Several important and previously unrecognized roles for the neurotransmitter glutamate in the biology of primary brain tumors have recently been elucidated. Glutamate is produced and released from glioma cells via the system x(c) (-) cystine glutamate transporter as a byproduct of glutathione synthesis. Glutamate appears to play a central role in the malignant phenotype of glioma via multiple mechanisms. By binding to peritumoral neuronal glutamate receptors, glutamate is responsible for seizure induction and similarly causes excitotoxicity, which aids the expansion of tumor cells into the space vacated by destroyed tissue.
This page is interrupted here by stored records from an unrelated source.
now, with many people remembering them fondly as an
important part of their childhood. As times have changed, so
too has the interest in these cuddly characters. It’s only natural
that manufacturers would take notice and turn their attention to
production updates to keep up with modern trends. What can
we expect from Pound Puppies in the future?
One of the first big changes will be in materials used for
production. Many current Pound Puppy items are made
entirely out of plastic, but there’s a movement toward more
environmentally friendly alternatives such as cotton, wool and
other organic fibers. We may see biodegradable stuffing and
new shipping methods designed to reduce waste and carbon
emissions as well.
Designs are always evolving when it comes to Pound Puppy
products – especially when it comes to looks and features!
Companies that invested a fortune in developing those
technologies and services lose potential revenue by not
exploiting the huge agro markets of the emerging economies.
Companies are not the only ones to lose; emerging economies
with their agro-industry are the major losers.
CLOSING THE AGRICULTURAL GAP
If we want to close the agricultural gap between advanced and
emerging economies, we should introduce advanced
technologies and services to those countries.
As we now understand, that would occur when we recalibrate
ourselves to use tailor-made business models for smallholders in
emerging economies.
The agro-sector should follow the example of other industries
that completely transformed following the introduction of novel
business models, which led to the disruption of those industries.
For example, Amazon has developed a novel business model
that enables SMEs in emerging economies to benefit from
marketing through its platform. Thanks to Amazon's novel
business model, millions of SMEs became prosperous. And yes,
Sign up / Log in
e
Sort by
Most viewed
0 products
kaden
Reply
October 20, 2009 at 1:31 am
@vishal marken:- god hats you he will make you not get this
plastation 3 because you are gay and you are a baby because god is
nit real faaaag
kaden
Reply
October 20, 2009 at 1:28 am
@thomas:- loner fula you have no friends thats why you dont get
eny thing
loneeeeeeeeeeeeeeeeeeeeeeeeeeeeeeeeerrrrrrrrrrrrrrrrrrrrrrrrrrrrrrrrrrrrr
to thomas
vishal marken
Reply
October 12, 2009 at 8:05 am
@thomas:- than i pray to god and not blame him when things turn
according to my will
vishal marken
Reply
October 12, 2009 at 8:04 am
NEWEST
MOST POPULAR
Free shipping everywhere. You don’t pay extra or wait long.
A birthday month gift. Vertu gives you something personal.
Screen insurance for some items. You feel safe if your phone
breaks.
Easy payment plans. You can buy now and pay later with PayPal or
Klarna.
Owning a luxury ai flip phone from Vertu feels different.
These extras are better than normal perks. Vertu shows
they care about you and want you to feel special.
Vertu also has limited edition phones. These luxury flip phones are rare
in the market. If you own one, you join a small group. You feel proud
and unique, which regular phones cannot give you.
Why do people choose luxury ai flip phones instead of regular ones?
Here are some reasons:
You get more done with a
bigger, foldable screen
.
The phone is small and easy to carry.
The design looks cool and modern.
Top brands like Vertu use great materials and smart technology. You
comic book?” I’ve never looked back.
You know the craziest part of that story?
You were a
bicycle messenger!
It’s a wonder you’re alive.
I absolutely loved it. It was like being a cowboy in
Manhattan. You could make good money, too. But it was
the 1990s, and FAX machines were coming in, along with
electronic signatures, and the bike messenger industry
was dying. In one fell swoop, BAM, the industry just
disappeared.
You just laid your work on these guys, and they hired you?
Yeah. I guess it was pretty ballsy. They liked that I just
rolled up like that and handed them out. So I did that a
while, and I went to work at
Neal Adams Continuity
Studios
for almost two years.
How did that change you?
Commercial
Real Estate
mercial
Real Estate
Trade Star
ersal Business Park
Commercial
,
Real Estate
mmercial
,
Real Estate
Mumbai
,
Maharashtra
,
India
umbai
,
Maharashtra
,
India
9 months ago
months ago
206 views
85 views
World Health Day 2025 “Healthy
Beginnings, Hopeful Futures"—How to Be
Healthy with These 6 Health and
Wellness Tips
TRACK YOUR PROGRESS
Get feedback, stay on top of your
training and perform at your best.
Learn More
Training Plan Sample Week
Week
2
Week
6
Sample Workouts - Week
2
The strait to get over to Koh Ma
Glutamate also activates ionotropic and metabotropic glutamate receptors on glioma cells in a paracrine and autocrine manner. α-Amino-3-hydroxy-5-methyl-4-isoaxazolepropionate acid (AMPA) glutamate receptors lack the GluR2 subunit rendering them Ca(2+) permeable and capable of activating the AKT and MAPK pathways. Furthermore, these receptors are critical in aiding the invasion of glioma cells into normal brain. AMPA-Rs accumulate at focal adhesion sites where they may indirectly mediate interactions between the extracellular matrix and integrins. Glutamate receptor stimulation results in activation of focal adhesion kinase, which is critical to the regulation of growth factor and integrin-stimulated cell motility and invasion. The multitude of effects of glutamate on glioma biology supports the rationale for pharmacological targeting of glutamate receptors and transporters. Several ongoing and recently completed clinical trials are exploring the therapeutic potential of interrupting glutamate-mediated brain tumor growth.